Just days before he collapsed, Platner’s team was raising alarms that while the campaign had been “able to go toe-to-toe — and at times outspend” Republican incumbent Susan Collins, it was being “completely blown out of the water by outside, out-of-state money.” In response, national Democrats, particularly the Democratic Senatorial Campaign Committee, said they were preparing to step in and help him raise more.
The billionaire basher called in the billionaires to bail out his campaign, regardless of his scandalous history.
But despite his rhetoric on the campaign trail, reliance on money from billionaires is nothing new for Platner. The campaign has received millions of dollars' worth of support from organizations backed by at least 31 of the world’s top billionaires.
One of the most notable billionaire backers of Platner's is Hansjorg Wyss, a Swiss billionaire worth $4.8 billion. Wyss, a foreign-national megadonor, cannot legally donate to American elections. But through his nonprofit, Berger Action Fund, Wyss gives tens of millions of dollars to left-leaning groups like the Sixteen Thirty Fund—a group that’s been labeled the left’s “preeminent dark money hub” — including more than $200 million since 2016.

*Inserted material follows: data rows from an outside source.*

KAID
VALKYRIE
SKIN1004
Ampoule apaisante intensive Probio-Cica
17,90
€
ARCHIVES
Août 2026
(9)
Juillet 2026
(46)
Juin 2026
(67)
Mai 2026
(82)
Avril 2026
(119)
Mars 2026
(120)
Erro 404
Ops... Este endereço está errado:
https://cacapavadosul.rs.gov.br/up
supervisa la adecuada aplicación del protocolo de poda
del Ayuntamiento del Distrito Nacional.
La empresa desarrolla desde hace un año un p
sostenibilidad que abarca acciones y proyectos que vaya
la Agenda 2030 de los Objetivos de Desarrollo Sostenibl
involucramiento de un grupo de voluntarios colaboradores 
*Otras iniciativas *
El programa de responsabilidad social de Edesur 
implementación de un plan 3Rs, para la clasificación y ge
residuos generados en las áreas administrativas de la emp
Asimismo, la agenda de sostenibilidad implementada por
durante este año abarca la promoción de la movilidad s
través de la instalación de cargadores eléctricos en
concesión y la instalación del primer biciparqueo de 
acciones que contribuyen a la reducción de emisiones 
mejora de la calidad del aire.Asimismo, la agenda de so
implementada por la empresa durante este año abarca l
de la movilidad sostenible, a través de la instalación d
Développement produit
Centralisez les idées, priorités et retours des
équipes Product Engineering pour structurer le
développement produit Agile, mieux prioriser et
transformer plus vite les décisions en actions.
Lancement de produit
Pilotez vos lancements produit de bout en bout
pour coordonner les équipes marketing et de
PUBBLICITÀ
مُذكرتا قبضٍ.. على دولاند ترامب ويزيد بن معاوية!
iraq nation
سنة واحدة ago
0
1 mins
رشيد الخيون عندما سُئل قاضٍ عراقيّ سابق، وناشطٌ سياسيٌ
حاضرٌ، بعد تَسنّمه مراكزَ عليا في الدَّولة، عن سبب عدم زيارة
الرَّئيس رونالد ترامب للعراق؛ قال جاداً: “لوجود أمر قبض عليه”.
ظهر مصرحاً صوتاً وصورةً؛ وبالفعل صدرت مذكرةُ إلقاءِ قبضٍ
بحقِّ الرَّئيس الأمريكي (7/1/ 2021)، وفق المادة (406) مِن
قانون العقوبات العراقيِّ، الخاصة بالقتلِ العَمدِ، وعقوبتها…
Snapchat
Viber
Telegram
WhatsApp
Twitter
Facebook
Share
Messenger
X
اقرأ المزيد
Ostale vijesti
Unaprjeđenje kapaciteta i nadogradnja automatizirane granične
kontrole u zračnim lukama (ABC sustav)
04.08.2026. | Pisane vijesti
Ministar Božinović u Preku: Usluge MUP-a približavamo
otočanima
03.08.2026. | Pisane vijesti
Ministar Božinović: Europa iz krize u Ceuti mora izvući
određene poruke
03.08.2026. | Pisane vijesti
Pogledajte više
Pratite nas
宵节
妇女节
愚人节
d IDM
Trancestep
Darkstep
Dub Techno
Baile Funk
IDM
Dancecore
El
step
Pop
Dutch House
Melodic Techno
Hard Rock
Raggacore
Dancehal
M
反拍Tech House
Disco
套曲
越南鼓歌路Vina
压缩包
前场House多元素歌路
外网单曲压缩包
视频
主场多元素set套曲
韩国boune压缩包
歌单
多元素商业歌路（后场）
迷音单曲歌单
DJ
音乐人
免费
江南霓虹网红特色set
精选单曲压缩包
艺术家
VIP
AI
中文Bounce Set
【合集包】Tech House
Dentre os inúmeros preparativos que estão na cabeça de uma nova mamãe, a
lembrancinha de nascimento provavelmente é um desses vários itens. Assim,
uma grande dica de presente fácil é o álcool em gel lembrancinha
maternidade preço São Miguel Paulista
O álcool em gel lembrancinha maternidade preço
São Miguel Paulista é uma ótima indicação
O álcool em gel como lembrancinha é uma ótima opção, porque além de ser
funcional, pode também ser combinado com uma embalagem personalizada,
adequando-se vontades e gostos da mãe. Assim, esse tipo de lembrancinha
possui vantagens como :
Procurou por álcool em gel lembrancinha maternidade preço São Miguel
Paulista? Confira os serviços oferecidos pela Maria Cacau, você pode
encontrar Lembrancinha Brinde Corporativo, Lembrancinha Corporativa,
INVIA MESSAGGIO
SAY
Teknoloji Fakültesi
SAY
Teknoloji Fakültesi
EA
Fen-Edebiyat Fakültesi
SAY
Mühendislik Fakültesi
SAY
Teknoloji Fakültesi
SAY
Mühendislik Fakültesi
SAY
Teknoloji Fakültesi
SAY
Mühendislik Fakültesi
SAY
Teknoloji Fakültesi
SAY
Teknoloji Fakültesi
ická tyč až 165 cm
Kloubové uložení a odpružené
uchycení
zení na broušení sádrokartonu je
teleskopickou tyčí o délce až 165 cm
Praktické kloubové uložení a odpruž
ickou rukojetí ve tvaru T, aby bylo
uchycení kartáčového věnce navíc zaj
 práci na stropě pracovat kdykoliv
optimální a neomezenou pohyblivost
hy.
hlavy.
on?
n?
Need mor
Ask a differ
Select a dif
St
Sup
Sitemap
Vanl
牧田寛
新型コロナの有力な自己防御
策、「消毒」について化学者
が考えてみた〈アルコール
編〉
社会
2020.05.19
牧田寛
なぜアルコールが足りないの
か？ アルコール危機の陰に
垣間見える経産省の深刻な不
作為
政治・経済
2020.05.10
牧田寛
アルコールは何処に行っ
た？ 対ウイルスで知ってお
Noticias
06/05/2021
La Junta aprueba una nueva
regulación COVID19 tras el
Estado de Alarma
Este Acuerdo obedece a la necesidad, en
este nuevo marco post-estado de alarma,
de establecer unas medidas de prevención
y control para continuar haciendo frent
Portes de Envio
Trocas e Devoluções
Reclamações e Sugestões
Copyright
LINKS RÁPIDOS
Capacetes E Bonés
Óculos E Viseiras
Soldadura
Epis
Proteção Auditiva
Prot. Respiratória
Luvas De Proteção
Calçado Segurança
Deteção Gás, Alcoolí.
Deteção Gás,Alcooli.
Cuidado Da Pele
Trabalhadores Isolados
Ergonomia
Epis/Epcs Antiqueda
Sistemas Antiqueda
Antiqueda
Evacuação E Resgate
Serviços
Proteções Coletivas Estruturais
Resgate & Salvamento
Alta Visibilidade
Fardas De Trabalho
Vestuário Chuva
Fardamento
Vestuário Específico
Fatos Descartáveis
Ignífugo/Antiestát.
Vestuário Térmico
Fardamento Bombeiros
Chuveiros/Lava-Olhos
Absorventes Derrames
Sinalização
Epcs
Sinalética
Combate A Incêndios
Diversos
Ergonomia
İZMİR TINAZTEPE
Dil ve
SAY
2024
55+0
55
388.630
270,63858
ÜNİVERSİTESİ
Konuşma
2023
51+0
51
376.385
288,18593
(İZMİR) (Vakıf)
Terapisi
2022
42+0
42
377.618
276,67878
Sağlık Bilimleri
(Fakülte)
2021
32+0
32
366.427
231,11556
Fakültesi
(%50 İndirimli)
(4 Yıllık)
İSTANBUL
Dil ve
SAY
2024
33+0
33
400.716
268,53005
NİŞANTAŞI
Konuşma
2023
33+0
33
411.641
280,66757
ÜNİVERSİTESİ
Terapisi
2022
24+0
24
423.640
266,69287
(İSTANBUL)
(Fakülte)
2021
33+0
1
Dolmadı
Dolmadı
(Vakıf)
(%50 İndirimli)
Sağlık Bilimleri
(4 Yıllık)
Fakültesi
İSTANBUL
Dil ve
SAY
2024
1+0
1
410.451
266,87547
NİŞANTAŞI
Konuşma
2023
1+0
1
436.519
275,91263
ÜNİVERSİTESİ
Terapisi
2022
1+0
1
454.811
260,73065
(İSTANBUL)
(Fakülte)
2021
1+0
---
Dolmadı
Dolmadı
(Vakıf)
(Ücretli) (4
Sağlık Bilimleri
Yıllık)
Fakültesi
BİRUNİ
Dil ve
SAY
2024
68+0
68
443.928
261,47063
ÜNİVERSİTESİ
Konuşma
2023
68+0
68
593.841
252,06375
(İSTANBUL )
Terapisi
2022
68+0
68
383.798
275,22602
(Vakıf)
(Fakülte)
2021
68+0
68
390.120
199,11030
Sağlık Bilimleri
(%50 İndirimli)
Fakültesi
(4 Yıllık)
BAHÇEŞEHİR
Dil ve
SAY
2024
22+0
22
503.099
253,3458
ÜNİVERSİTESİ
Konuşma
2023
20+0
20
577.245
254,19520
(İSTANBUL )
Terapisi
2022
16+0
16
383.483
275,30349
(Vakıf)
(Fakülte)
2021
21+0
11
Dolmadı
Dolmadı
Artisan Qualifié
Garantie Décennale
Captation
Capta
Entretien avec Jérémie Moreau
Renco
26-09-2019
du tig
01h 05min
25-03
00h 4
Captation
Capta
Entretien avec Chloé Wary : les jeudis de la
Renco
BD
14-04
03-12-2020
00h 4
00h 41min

Wyss’ money runs straight through Platner’s operation. The Sixteen Thirty Fund has sent $5 million to the Maine People’s Alliance, the activist group Platner was an active member of before running for office, and whose deputy director, Ben Chin, now runs his campaign. Another Sixteen Thirty-funded group, Unrig Our Economy, has spent millions of dollars on advertisements directly supporting Platner’s campaign. Nearly $375 million has come from billionaires including Warren Buffett, Bill Gates, and Mark Zuckerberg via the same donor network.
Now, the same donor class that built Platner is bailing on him. Platner spent nearly a year telling Maine voters he’d throw billionaires in jail for looking at a political ad “the wrong way,” while simultaneously building his Senate run with their money. He even said, “Nobody works hard enough to justify $1 billion.” But in reality, Platner built his campaign on billionaire money.
The only way Platner survived this far is because the same billionaires who funded his campaign are the same ones who turned a blind eye to his scandals and who are now turning on him.
Maine voters were tired of the schtick before this week. Now they’re watching the billionaire-funded machine behind it fall apart and wondering why it took this long.